Data excerpts Start Marker

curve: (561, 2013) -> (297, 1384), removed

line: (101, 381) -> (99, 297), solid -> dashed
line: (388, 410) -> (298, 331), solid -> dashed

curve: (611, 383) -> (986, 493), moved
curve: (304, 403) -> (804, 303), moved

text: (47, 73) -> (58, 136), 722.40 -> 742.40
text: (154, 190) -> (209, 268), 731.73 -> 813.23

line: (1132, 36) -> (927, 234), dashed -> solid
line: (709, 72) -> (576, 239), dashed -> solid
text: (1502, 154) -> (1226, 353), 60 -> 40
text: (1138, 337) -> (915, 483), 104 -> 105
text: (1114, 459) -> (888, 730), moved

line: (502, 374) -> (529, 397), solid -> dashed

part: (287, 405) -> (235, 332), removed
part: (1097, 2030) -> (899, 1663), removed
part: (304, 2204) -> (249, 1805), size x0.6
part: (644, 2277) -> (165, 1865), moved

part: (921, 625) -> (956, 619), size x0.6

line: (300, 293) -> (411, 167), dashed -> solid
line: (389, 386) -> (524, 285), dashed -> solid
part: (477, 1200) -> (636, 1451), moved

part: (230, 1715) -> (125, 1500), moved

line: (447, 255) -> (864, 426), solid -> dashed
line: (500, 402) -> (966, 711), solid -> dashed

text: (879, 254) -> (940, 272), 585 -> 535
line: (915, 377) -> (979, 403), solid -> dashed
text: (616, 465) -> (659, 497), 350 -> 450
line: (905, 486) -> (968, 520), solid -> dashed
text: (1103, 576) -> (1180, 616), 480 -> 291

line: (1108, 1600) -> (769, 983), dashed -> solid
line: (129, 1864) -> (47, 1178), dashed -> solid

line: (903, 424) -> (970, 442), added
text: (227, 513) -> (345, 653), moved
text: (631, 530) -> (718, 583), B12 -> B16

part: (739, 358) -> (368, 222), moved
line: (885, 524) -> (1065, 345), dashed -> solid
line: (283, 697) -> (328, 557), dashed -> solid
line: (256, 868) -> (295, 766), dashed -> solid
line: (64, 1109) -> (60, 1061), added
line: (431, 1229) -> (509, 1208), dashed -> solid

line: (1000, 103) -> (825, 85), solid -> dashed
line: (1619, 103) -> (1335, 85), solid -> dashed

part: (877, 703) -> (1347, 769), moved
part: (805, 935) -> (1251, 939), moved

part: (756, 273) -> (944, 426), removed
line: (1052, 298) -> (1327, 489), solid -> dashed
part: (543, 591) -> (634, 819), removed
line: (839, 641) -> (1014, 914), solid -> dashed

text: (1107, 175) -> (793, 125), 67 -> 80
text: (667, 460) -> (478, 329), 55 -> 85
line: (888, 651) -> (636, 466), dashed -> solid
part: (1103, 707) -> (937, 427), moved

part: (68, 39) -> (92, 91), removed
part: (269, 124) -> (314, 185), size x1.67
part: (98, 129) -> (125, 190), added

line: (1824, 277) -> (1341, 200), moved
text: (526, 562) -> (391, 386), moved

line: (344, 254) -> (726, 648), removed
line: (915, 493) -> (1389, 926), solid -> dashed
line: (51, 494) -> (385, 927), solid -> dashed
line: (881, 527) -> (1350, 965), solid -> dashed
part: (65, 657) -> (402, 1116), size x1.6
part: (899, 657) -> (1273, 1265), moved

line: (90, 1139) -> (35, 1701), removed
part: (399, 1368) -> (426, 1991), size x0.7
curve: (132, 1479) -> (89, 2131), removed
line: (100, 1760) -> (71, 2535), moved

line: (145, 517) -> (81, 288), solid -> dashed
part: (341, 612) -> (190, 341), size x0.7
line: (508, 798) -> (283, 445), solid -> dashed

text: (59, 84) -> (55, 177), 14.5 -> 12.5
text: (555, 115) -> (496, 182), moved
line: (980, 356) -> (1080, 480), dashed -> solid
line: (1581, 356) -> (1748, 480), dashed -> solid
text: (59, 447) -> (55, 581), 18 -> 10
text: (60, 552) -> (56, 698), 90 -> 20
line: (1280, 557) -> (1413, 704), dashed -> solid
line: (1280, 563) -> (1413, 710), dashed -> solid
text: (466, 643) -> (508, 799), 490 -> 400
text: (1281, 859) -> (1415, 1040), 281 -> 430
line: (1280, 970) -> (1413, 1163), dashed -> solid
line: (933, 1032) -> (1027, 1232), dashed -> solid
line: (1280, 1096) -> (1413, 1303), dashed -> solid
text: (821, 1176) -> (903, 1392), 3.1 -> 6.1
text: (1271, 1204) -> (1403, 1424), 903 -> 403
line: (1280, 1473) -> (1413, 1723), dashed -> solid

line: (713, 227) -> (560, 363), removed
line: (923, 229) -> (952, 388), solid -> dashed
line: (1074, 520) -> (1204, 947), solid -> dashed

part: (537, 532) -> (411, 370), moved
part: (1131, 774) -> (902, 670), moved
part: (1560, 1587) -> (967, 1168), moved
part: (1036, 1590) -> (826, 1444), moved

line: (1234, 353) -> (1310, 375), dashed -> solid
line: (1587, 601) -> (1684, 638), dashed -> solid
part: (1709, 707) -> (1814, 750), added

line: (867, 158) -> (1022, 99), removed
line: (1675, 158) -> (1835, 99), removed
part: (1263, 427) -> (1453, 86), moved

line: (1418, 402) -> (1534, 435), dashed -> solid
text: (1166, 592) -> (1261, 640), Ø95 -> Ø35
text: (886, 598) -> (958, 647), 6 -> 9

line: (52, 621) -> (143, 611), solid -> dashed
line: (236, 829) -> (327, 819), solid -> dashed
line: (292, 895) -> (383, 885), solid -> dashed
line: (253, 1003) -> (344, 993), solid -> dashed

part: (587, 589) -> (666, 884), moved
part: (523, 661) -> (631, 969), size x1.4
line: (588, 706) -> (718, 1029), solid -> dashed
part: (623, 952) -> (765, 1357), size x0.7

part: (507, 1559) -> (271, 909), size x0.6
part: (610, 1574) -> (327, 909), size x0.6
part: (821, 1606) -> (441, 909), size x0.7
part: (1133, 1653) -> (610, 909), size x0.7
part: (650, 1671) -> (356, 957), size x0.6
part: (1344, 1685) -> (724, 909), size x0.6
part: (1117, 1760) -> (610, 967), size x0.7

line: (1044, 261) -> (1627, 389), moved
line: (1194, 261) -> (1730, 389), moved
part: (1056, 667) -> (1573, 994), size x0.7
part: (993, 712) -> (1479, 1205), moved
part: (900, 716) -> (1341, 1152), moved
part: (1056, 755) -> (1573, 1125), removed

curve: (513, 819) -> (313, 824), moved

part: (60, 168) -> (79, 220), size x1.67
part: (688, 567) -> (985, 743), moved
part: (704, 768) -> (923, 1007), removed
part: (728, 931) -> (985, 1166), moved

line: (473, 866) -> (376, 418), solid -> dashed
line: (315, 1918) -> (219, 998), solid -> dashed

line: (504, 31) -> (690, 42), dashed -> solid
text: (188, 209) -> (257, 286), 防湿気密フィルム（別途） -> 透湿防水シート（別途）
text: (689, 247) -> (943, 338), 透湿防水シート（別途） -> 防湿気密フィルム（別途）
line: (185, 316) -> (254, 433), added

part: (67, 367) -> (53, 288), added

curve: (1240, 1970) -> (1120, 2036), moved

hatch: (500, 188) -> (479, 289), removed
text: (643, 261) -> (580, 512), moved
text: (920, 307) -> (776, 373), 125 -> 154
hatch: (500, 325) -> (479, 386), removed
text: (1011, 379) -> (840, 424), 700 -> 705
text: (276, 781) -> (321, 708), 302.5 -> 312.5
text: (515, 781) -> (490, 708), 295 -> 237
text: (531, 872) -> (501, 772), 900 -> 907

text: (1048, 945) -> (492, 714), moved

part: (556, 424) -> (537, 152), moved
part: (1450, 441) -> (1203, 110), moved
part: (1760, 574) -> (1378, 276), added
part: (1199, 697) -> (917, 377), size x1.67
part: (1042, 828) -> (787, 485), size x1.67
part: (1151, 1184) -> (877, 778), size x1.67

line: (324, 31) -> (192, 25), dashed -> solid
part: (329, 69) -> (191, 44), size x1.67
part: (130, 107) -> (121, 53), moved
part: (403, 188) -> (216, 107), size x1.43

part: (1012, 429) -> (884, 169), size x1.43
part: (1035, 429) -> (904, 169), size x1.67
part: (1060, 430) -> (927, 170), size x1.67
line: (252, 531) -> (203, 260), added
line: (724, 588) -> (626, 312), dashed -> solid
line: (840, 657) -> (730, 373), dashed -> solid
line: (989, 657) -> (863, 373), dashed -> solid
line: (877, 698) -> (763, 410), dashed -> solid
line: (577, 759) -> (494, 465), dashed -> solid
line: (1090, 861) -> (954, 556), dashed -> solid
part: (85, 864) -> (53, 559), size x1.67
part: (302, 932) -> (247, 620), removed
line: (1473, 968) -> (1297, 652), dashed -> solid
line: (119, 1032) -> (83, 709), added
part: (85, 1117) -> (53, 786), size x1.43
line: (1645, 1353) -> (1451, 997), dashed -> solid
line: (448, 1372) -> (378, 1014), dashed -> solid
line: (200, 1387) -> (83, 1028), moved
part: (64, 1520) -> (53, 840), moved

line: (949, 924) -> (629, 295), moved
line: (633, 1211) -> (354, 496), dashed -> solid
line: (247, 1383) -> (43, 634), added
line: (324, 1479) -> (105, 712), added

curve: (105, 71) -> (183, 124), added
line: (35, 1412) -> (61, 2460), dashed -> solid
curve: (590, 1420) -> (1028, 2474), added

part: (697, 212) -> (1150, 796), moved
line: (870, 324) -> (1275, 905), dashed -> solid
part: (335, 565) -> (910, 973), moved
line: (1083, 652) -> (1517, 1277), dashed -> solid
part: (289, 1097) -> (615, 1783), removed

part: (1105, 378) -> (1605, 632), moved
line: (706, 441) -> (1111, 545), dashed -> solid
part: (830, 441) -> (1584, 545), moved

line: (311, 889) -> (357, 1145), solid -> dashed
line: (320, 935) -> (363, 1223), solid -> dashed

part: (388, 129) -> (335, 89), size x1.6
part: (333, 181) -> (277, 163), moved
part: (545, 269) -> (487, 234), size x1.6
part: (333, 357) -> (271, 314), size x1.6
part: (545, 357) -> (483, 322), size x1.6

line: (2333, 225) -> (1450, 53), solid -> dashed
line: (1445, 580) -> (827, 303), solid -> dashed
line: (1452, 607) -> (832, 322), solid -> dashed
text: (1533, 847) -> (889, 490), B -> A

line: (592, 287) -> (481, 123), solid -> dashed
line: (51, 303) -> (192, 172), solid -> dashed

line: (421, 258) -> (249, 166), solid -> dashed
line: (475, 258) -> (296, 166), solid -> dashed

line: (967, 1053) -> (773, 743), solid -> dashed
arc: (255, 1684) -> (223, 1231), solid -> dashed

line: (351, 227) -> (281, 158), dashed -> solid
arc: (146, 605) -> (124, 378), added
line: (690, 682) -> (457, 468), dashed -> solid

Data excerpts End Marker

• **Problem statement**:
Look above for the line with "line: (473, 866)" and the line with "line: (877, 698)". Retype those two lines and every line between them exactly, adding nothing.

• **Exercise response**:
line: (473, 866) -> (376, 418), solid -> dashed
line: (315, 1918) -> (219, 998), solid -> dashed

line: (504, 31) -> (690, 42), dashed -> solid
text: (188, 209) -> (257, 286), 防湿気密フィルム（別途） -> 透湿防水シート（別途）
text: (689, 247) -> (943, 338), 透湿防水シート（別途） -> 防湿気密フィルム（別途）
line: (185, 316) -> (254, 433), added

part: (67, 367) -> (53, 288), added

curve: (1240, 1970) -> (1120, 2036), moved

hatch: (500, 188) -> (479, 289), removed
text: (643, 261) -> (580, 512), moved
text: (920, 307) -> (776, 373), 125 -> 154
hatch: (500, 325) -> (479, 386), removed
text: (1011, 379) -> (840, 424), 700 -> 705
text: (276, 781) -> (321, 708), 302.5 -> 312.5
text: (515, 781) -> (490, 708), 295 -> 237
text: (531, 872) -> (501, 772), 900 -> 907

text: (1048, 945) -> (492, 714), moved

part: (556, 424) -> (537, 152), moved
part: (1450, 441) -> (1203, 110), moved
part: (1760, 574) -> (1378, 276), added
part: (1199, 697) -> (917, 377), size x1.67
part: (1042, 828) -> (787, 485), size x1.67
part: (1151, 1184) -> (877, 778), size x1.67

line: (324, 31) -> (192, 25), dashed -> solid
part: (329, 69) -> (191, 44), size x1.67
part: (130, 107) -> (121, 53), moved
part: (403, 188) -> (216, 107), size x1.43

part: (1012, 429) -> (884, 169), size x1.43
part: (1035, 429) -> (904, 169), size x1.67
part: (1060, 430) -> (927, 170), size x1.67
line: (252, 531) -> (203, 260), added
line: (724, 588) -> (626, 312), dashed -> solid
line: (840, 657) -> (730, 373), dashed -> solid
line: (989, 657) -> (863, 373), dashed -> solid
line: (877, 698) -> (763, 410), dashed -> solid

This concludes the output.